On one hand, the mainstream news media has continued to normalize Trump and the Republican fascist project through its obsolete norms and habits: "Both sides" coverage, meaningless conventions of "balance" and fairness, access journalism, horserace coverage, a fetishistic focus on scandal and personality and so on. 

And it is undeniably true that as a sociopathic cult leader and malignant narcissist, Donald Trump is fueled by attention in all its forms. So how is it possible to balance an appropriate level of vigilance while denying Trump and his movement the attention they crave? I have no clear or conclusive answer, but I keep returning to Milton Mayer's book "They Thought They Were Free: The Germans, 1933-45." In this passage, Mayer interviews a colleague about what it was like to live through the rise of Nazism while lacking the language or conceptual framework to make sense of it:

To live in this process is absolutely not to be able to notice it — please try to believe me — unless one has a much greater degree of political awareness, acuity, than most of us had ever had occasion to develop.
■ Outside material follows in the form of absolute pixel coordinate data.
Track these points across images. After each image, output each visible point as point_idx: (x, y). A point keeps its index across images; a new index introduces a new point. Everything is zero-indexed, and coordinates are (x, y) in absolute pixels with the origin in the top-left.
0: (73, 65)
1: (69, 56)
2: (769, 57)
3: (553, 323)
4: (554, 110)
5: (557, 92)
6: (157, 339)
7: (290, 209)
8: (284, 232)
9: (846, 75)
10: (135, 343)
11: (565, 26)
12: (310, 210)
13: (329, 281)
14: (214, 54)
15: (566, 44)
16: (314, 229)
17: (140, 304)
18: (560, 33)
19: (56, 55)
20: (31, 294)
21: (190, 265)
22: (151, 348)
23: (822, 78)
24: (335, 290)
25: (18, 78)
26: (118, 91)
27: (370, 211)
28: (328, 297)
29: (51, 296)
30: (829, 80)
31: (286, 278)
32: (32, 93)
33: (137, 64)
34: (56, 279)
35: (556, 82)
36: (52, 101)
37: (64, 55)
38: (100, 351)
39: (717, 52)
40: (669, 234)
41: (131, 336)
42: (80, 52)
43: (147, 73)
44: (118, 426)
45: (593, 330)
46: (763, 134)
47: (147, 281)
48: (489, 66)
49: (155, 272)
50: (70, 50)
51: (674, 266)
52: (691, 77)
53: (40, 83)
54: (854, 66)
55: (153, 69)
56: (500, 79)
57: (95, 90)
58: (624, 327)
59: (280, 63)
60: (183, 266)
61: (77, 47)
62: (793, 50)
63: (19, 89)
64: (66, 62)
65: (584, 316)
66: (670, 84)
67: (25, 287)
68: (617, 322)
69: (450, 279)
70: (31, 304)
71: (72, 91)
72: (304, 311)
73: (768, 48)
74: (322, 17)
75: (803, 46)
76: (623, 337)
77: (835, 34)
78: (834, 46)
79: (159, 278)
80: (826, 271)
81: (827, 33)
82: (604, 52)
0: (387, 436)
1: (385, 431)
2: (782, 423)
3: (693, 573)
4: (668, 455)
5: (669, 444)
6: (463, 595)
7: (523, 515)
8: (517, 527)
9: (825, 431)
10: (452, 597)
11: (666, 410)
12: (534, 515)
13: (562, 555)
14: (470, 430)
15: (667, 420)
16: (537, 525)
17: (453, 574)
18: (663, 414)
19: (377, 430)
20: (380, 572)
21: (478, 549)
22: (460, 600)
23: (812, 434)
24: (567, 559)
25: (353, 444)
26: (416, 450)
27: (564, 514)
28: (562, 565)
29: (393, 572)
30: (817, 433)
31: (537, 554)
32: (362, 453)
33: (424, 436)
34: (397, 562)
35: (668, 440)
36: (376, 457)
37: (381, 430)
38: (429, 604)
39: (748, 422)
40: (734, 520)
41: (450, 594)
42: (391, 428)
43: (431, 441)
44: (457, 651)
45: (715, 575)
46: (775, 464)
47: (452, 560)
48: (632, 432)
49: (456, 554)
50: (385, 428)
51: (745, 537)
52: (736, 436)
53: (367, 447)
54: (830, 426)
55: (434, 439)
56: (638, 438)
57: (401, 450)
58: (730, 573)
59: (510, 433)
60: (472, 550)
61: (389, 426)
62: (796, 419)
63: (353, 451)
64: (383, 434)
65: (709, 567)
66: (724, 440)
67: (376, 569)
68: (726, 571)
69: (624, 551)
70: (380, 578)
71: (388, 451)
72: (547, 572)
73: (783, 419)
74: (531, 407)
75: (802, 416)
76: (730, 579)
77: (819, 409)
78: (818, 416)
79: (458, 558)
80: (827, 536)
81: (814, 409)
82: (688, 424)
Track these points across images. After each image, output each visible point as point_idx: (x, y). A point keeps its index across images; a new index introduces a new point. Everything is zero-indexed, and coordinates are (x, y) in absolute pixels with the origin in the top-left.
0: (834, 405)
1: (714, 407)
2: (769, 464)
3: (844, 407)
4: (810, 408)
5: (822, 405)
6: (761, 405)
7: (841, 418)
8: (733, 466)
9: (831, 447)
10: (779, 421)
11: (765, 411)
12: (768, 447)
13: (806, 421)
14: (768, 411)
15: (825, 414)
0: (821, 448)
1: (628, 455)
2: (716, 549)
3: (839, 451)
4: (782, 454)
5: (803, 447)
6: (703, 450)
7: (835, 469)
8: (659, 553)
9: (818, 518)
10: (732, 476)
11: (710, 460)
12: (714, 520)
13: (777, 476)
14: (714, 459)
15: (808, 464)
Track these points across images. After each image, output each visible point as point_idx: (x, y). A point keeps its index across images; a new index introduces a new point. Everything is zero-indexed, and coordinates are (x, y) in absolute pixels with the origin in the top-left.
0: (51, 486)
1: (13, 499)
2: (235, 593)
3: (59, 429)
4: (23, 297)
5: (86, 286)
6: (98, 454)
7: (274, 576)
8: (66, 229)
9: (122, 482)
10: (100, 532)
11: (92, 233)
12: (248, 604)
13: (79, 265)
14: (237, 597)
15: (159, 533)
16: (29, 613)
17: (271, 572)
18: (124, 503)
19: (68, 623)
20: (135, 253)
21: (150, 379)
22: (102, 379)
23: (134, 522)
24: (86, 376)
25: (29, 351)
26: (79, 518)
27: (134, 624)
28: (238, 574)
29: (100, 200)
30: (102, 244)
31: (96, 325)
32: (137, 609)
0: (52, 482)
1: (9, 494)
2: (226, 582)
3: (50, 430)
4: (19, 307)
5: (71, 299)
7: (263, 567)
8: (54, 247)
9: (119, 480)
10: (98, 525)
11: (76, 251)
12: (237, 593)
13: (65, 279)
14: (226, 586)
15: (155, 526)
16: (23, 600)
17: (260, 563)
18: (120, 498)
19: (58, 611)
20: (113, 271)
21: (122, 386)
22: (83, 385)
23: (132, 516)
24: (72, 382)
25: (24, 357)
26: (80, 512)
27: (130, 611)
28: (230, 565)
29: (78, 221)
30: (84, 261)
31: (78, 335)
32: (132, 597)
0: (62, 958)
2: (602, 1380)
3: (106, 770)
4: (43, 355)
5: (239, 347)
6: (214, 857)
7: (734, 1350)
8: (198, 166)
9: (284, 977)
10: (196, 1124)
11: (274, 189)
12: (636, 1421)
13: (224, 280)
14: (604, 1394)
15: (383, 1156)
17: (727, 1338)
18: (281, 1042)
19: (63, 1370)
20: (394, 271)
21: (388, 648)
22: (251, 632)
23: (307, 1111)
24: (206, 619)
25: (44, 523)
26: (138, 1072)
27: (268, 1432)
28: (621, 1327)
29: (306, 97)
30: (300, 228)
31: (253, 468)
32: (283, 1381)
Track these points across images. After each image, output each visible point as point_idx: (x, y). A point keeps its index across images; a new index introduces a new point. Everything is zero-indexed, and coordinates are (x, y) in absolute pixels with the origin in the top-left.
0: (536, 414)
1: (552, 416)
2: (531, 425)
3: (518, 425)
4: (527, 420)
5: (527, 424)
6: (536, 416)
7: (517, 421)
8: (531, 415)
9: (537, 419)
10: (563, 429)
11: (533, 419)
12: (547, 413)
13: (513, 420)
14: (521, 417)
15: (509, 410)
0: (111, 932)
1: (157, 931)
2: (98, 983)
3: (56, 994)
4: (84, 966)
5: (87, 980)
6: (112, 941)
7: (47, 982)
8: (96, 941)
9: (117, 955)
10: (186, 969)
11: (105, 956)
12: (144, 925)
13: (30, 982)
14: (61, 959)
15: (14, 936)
Each step was so small, so inconsequential, so well explained or, on occasion, "regretted," that, unless one were detached from the whole process from the beginning, unless one understood what the whole thing was in principle, what all these "little measures" that no "patriotic German" could resent must some day lead to, one no more saw it developing from day to day than a farmer in his field sees the corn growing. One day it is over his head.

How is this to be avoided, among ordinary men, even highly educated ordinary men? Frankly, I do not know. I do not see, even now. Many, many times since it all happened I have pondered that pair of great maxims, Principiis obsta and Finem respice — "Resist the beginnings" and "Consider the end." But one must foresee the end in order to resist, or even see, the beginnings. One must foresee the end clearly and certainly and how is this to be done, by ordinary men or even by extraordinary men? Things might have. And everyone counts on that might….

In the university community, in your own community, you speak privately to your colleagues, some of whom certainly feel as you do; but what do they say? They say, "It's not so bad" or "You're seeing things" or "You're an alarmist." And you are an alarmist. You are saying that this must lead to this, and you can't prove it. These are the beginnings, yes; but how do you know for sure when you don't know the end, and how do you know, or even surmise, the end? [my emphases added]

That's not "doom porn"; it is reasoned wisdom and insight painfully learned from some of the worst times in human history. This is a dangerous moment that may not be apparent as such, a seductive interregnum in what will clearly be a long crisis and fight. In a new essay at Capital & Main, Jessica Goodheart writes:

But those who have been warning about the rise in political extremism say this is no time to rest. American democracy is in a weakened state. Among its ailments: a segment of the public in thrall to the Big Lie that Trump won the 2020 election, social media platforms that peddle misinformation and gerrymandering that polarizes state politics. Along with those threats, two looming U.S. Supreme Court cases could further imperil voting rights and make the country even more vulnerable to the politically motivated overturning of presidential elections. "You can't get complacent," said David Pepper, the former Ohio Democratic Party chair who has been warning of rising extremism in statehouses. There are "still some really blaring alarm bells, some really disturbing attacks on democracy and the rule of law happening all over the place."

Too many Americans want to rest. They are tired. Those of us who are most vulnerable to the Trumpist culture of cruelty really do not have that luxury. We will keep on saying that rest is a privilege we cannot afford, that the work ahead will be trying and difficult and not always popular, and that we must endure and persist if we genuinely want to (re)build democracy.